» **Task description**
Copy each entry precisely as written, and do not carry over the pictures.

■ ■ ■ ■

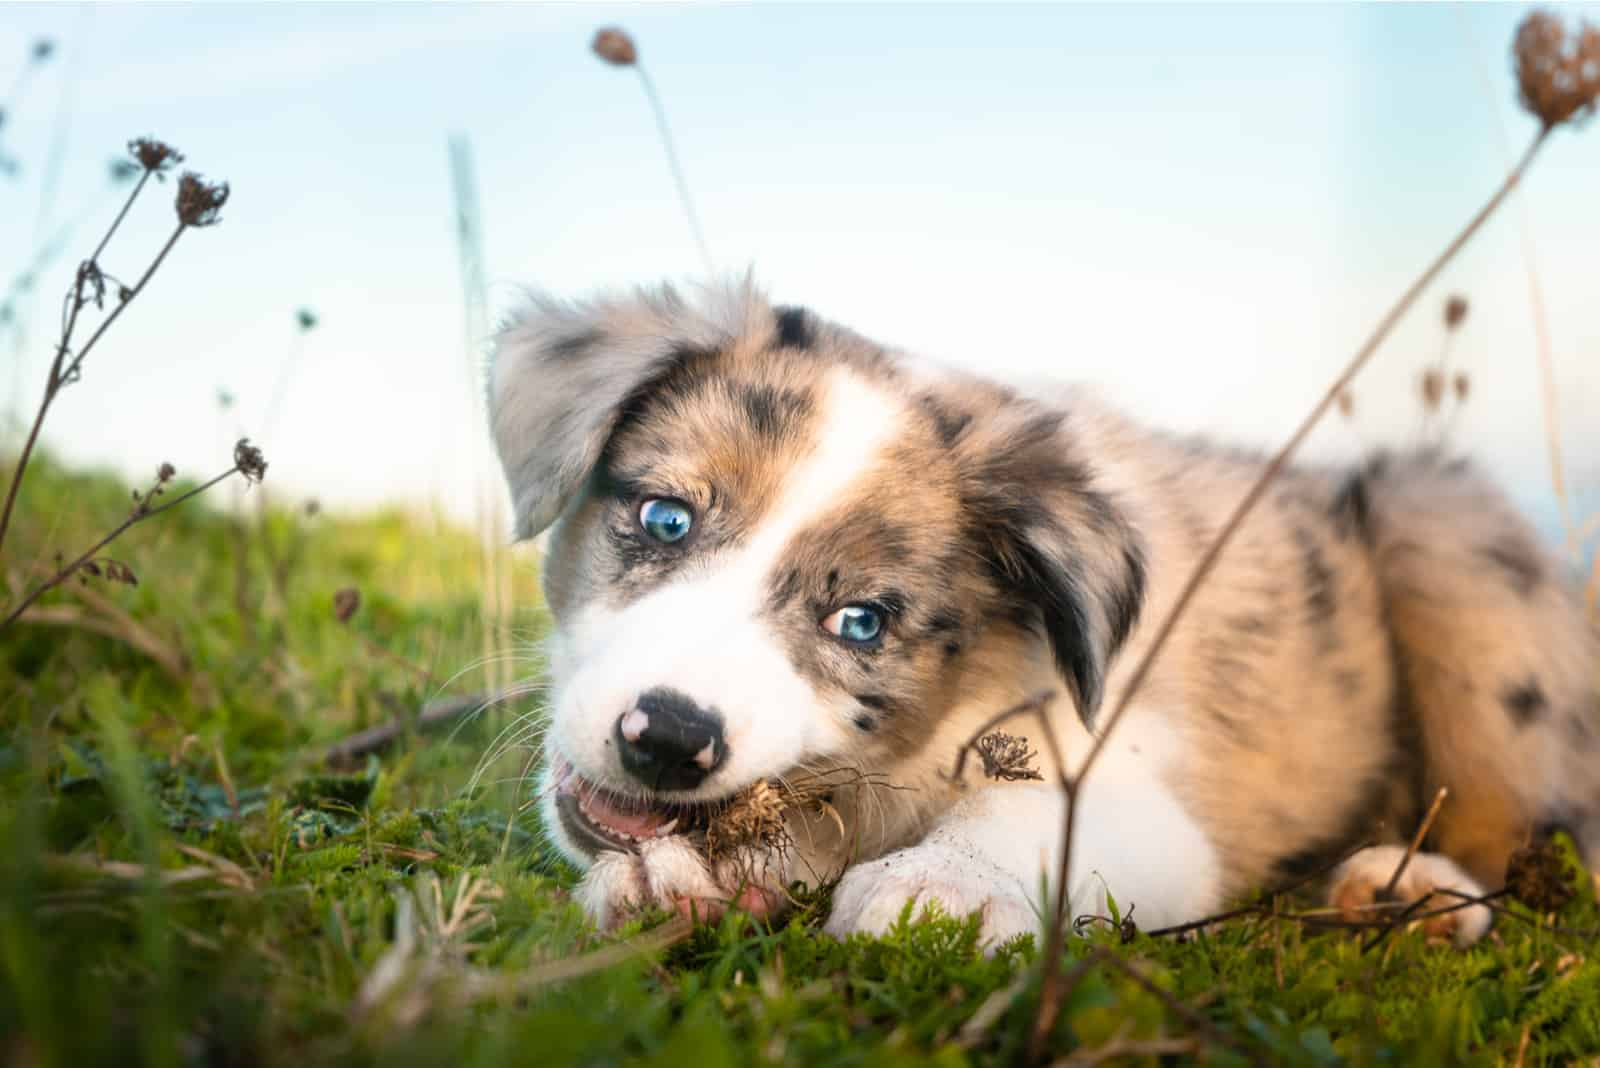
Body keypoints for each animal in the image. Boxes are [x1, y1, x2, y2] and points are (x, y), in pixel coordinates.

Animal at [486, 279, 1600, 946]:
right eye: (664, 518)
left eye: (861, 623)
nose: (668, 739)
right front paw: (669, 876)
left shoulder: (1142, 792)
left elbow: (1020, 817)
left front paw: (938, 887)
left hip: (1444, 530)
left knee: (1507, 828)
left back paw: (1411, 888)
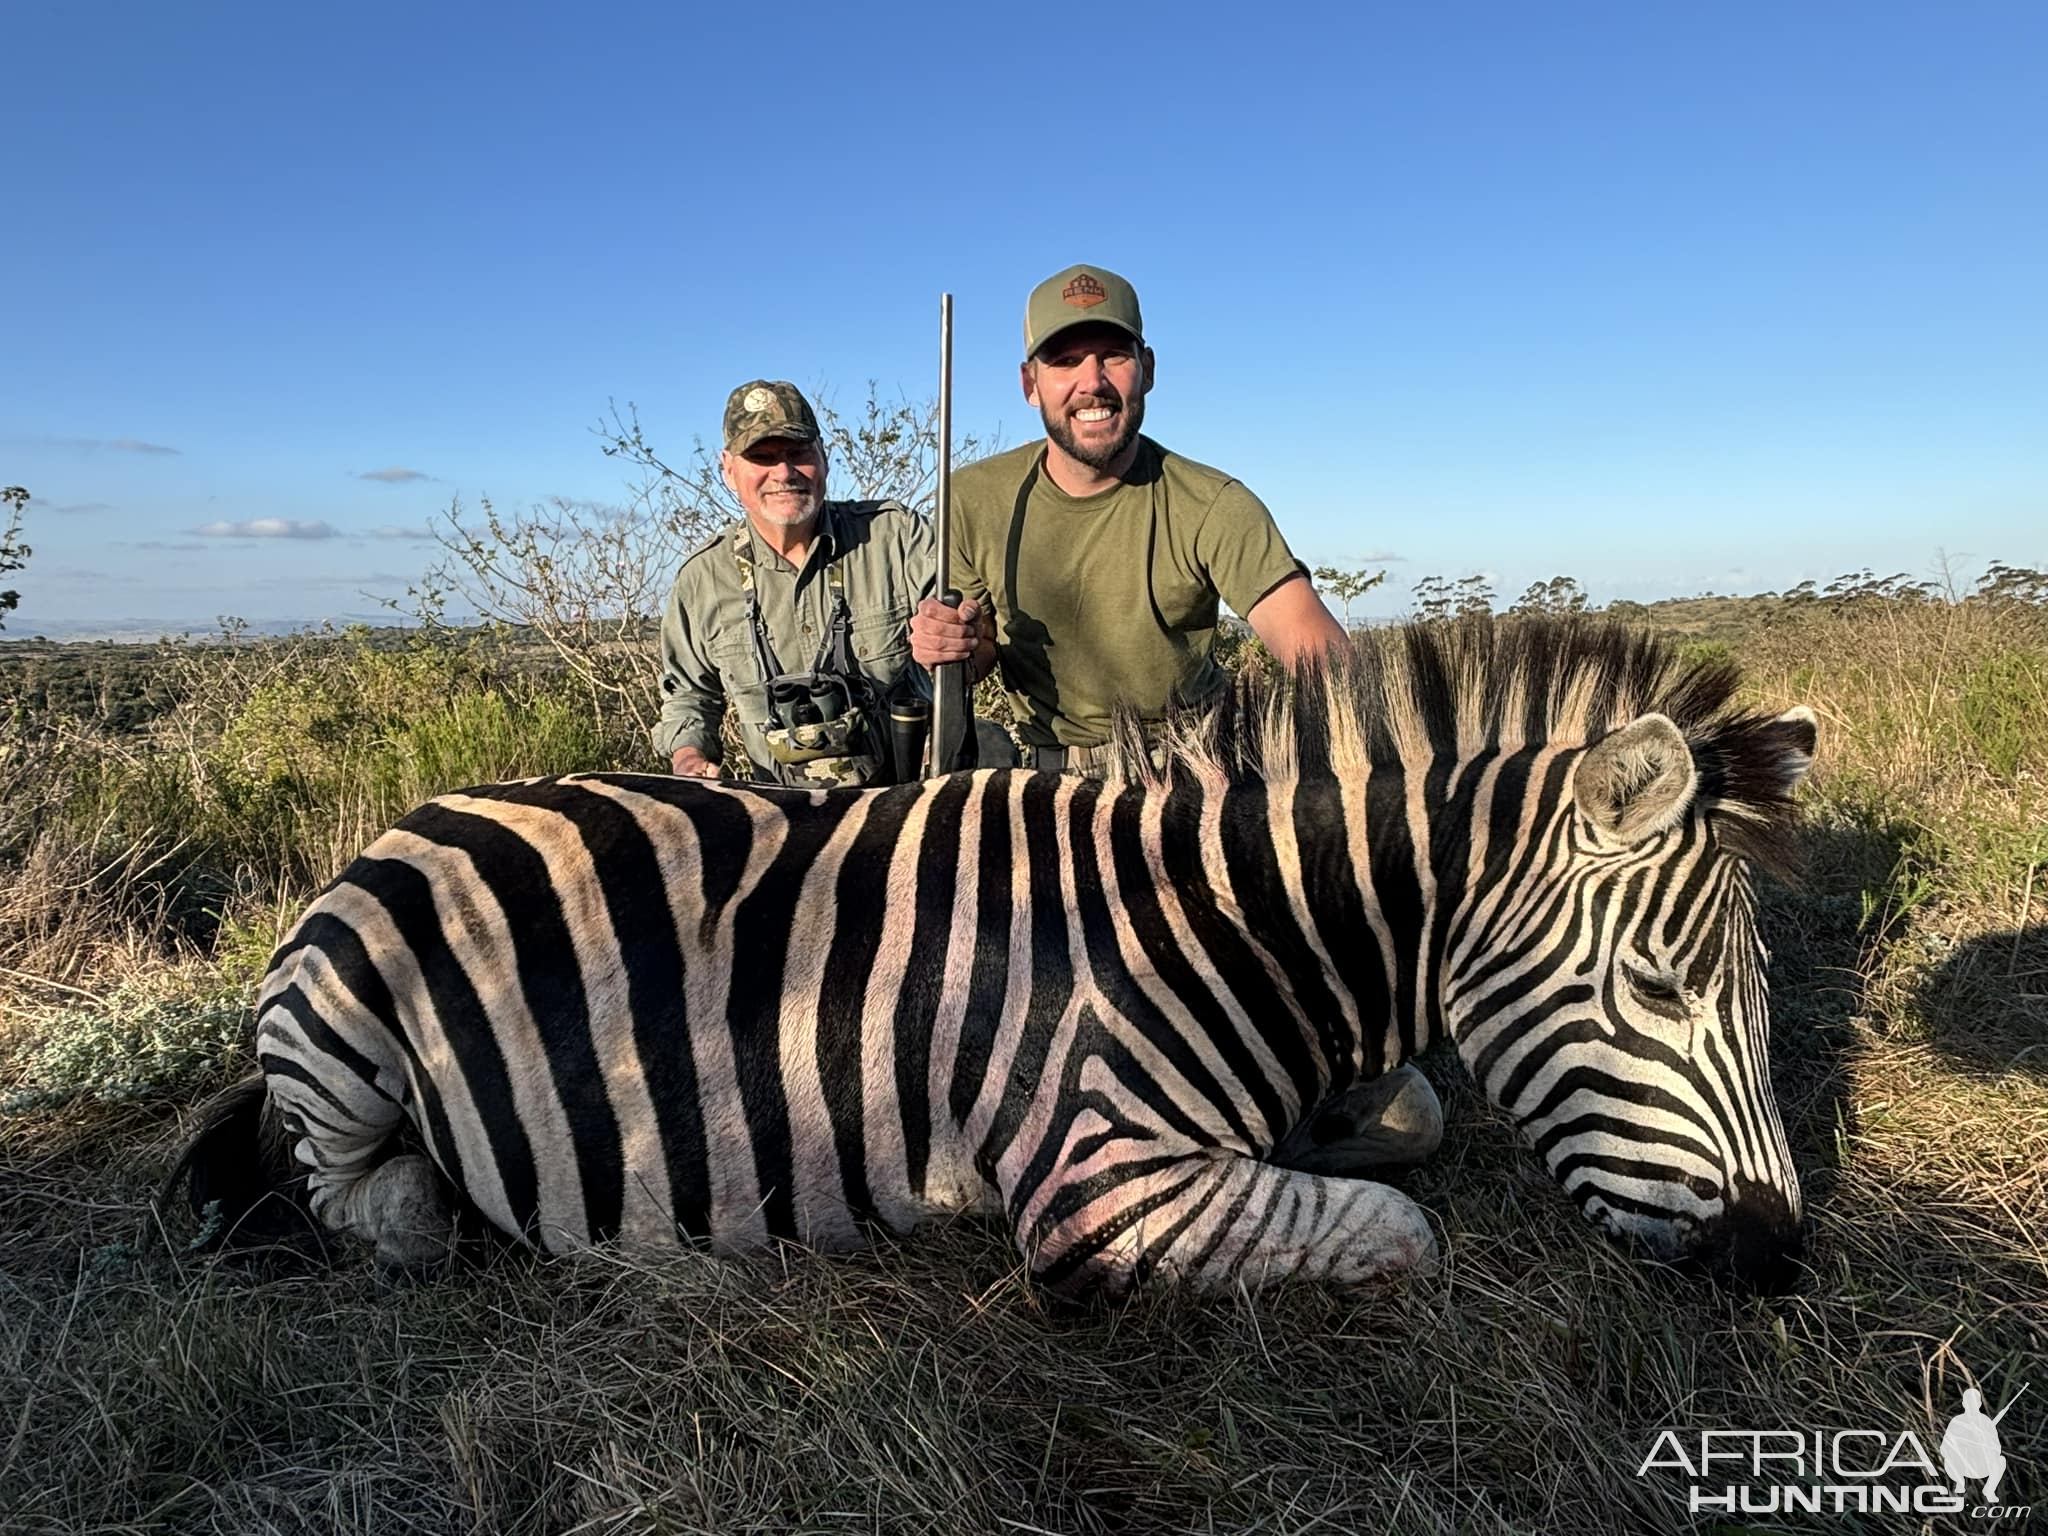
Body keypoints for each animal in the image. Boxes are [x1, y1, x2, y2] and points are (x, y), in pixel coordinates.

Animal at [172, 614, 1810, 1302]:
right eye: (1660, 992)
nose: (1778, 1260)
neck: (1221, 923)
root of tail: (413, 817)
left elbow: (1402, 1123)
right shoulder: (1098, 1175)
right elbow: (1403, 1235)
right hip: (345, 1057)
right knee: (370, 1201)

■ ■ ■ ■

» **Exercise answer**
Body keypoints for each animal in the image. Boxes are [x1, y1, x2, y2] and points are (x, y), in pixel coordinates.

Animal at [486, 279, 1600, 946]:
right eye: (664, 518)
left eye: (861, 623)
nose: (668, 739)
right front paw: (669, 876)
left shoulder: (1142, 792)
left elbow: (1020, 817)
left front paw: (938, 887)
left hip: (1444, 530)
left knee: (1507, 828)
left back paw: (1411, 888)
Body keypoints for each animal in the image. Boxes are [x1, y1, x2, y2] and points are (x, y), in pixel coordinates.

Animal at [172, 614, 1810, 1302]:
right eye: (1660, 992)
nose: (1778, 1260)
neck: (1221, 923)
root of tail: (413, 817)
left elbow: (1402, 1123)
right shoulder: (1098, 1175)
right elbow: (1403, 1235)
right hip: (345, 1057)
right knee: (370, 1201)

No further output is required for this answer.